Clemens Lasance

Trends and challenges in reliability: consequences for thermal management

9 May 2019, 10:00 – 10:40

Many roadmaps recognize thermal management as one of the major challenges in electronic product innovation. Christian Belady once summarized the role of thermal management in the design process quite nicely: the ultimate goal of system thermal design is not the prediction of component temperatures, but rather the reduction of thermally associated risk to the product. However, many designers are quite satisfied when the component temperatures stay within some (often untraceable) limits, usually some maximum junction temperature, because they take it for granted that reliability issues can be solved using a set of simple design rules. Well, electronic design is not simple, mechanical design is not simple, and neither is thermal design. Thermal experts should stop preaching that designers do a good job if they try to keep the temperatures of critical components below a certain specified value.

Progress in reliability prediction is seriously hampered by the lack of methods to predict temperature gradients in time and space at component, board and system level with the accuracy required to cope with future demands. A key issue in virtual prototyping is the reliance placed on appropriate input data. While the potential accuracy of thermal simulation tools is continuously increasing, this potential cannot be fully exploited. The most important reason is the lack of accurate input data, among which physical properties such as (local) thermal conductivities, interface thermal resistances, local heat transfer coefficients and the usually inaccurate thermal data provided by suppliers. The talk will discuss potential solutions.

Clemens Lasance, retired in September 2009, was a principal scientist at Philips Research. He has been with Philips since 1969, after receiving his physics degree at Eindhoven University of Technology. He published over 80 papers and was one of the pioneers of user-friendly CFD codes in the field of electronics cooling. In 1995 and 2009 he received the Best Paper Award at Semitherm. From 1998 to 2002 he initiated and led a ten-partner project coined PROFIT continuing the three successful European projects DELPHI, SEED and THERMINIC. He was an editor of Electronics Cooling, the premier publication in the field of thermal management, since its start in 1995 until 2012. He received the SEMITHERM Significant Contributor Award in 2001. He was the general chair of SEMITHERM 2003 and acted as the co-programme chair of THERMINIC for nine years. In 2006 he was the recipient of the Harvey Rosten Award for recognition of his pioneering contributions to thermal management issues over the past two decades.

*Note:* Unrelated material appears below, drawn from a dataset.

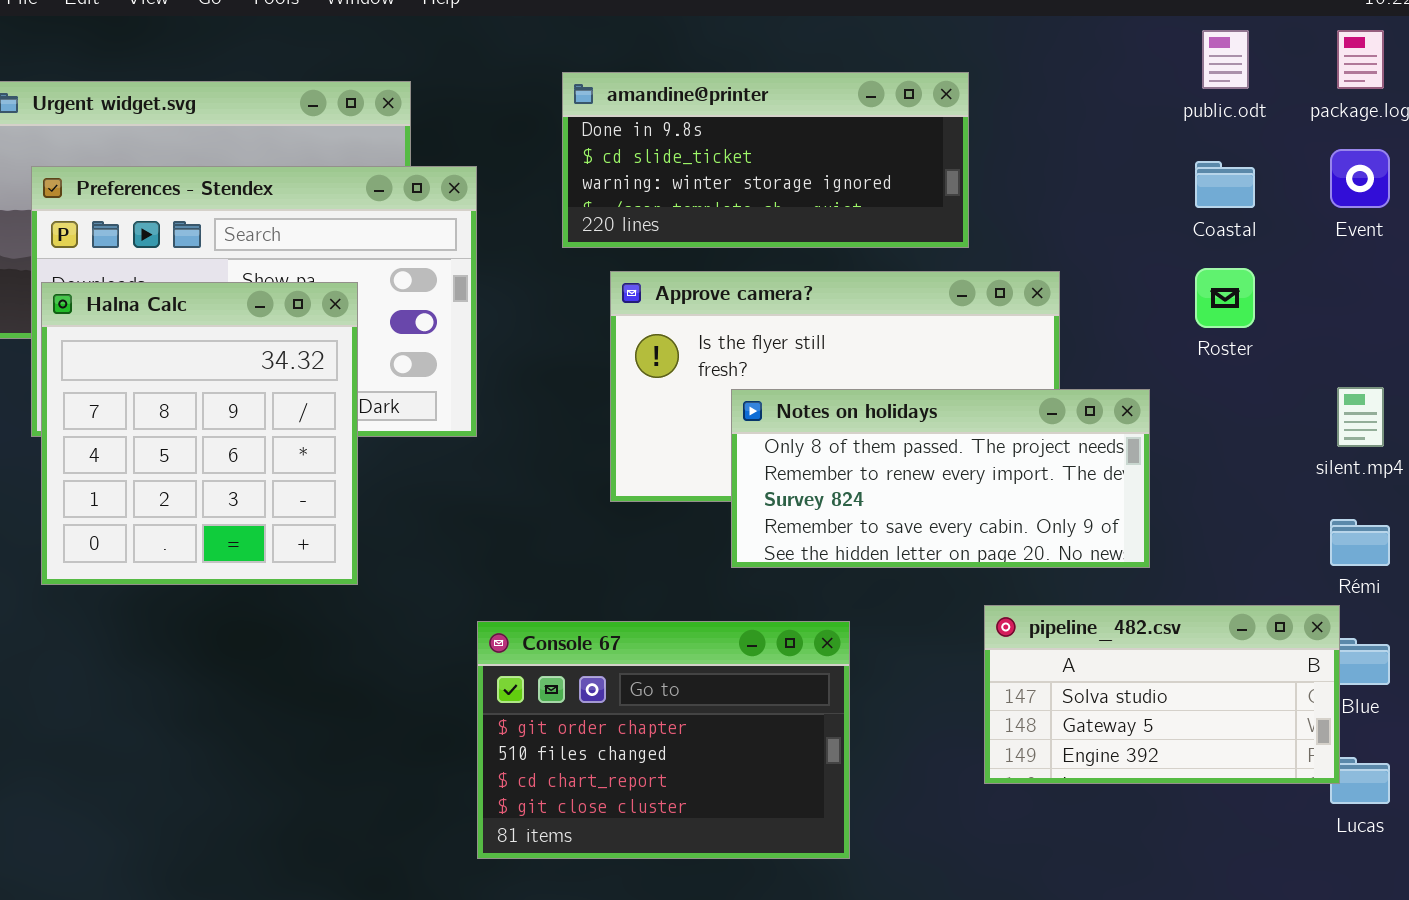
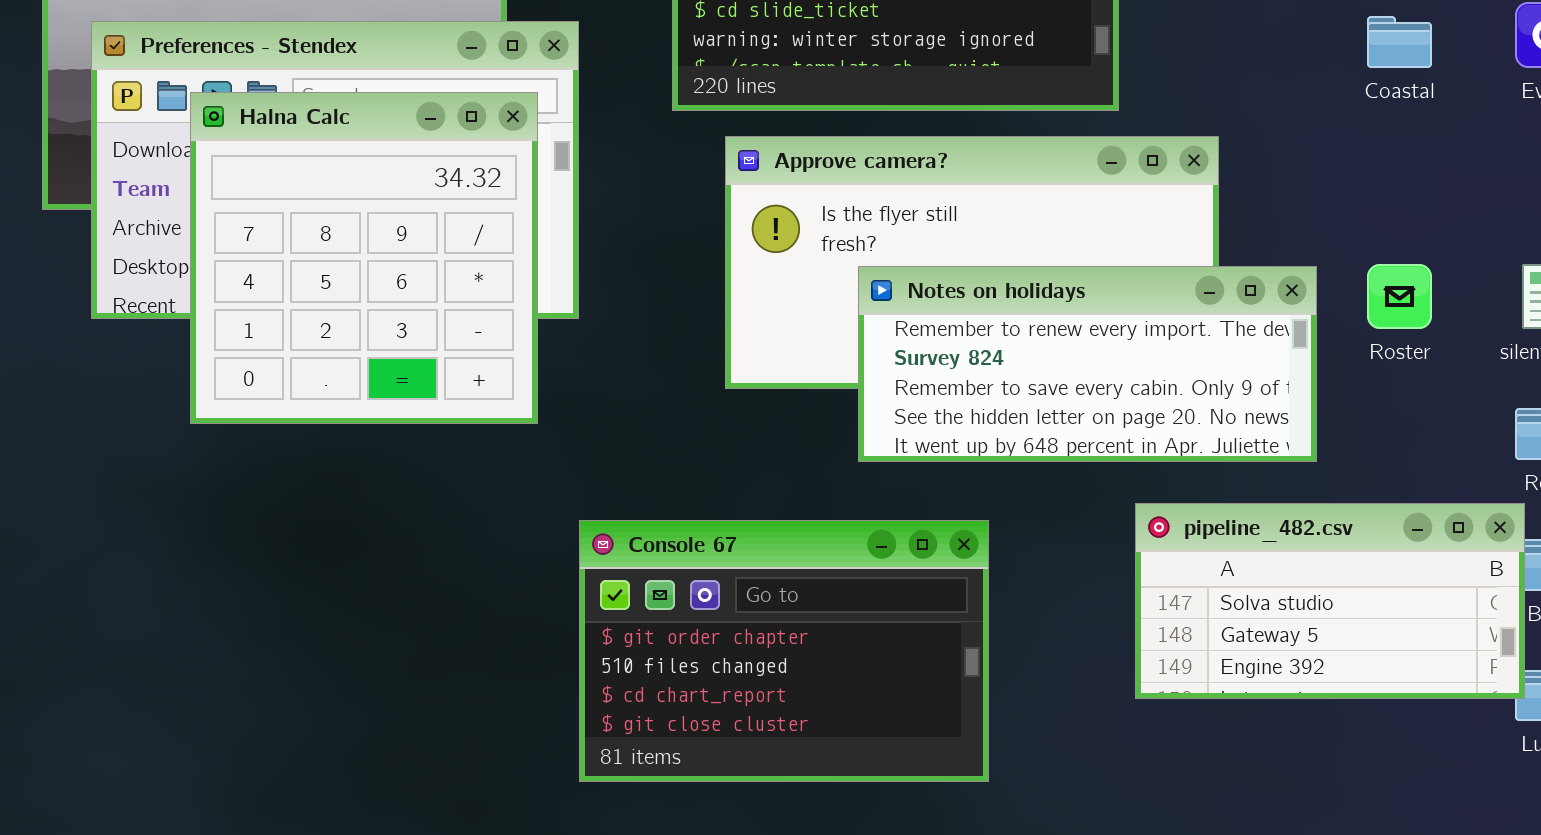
Roster: [1195,268,1255,328] -> [1367,264,1432,329], moved
Halna Calc: [41,282,358,585] -> [190,92,538,424], moved
Notes on holidays: [731,389,1150,568] -> [858,266,1317,462], scrolled down 1 row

Currently, he is still active through his consultancy Somelikeitcool. Other activities are: reviewer of scientific journals, presenter of courses, leading author of a book on compact thermal modeling and editor/author of a 2014 book on LED thermal management, with over 30,000 chapter downloads, teacher of 3-day short courses (Teacher of the Year 2017 with Wendy Luiten), consultant for various companies (Eonics, Philips, Honeywell, Applikon, SSBV, Fox-IT, Technolution, Innolux, Royal Haskoning, Merit Medical, Future Facilities, Saturn, Huawei and CESAR), and expert witness for a New York lawyer office (Schiff Hardin) regarding a patent infringement lawsuit.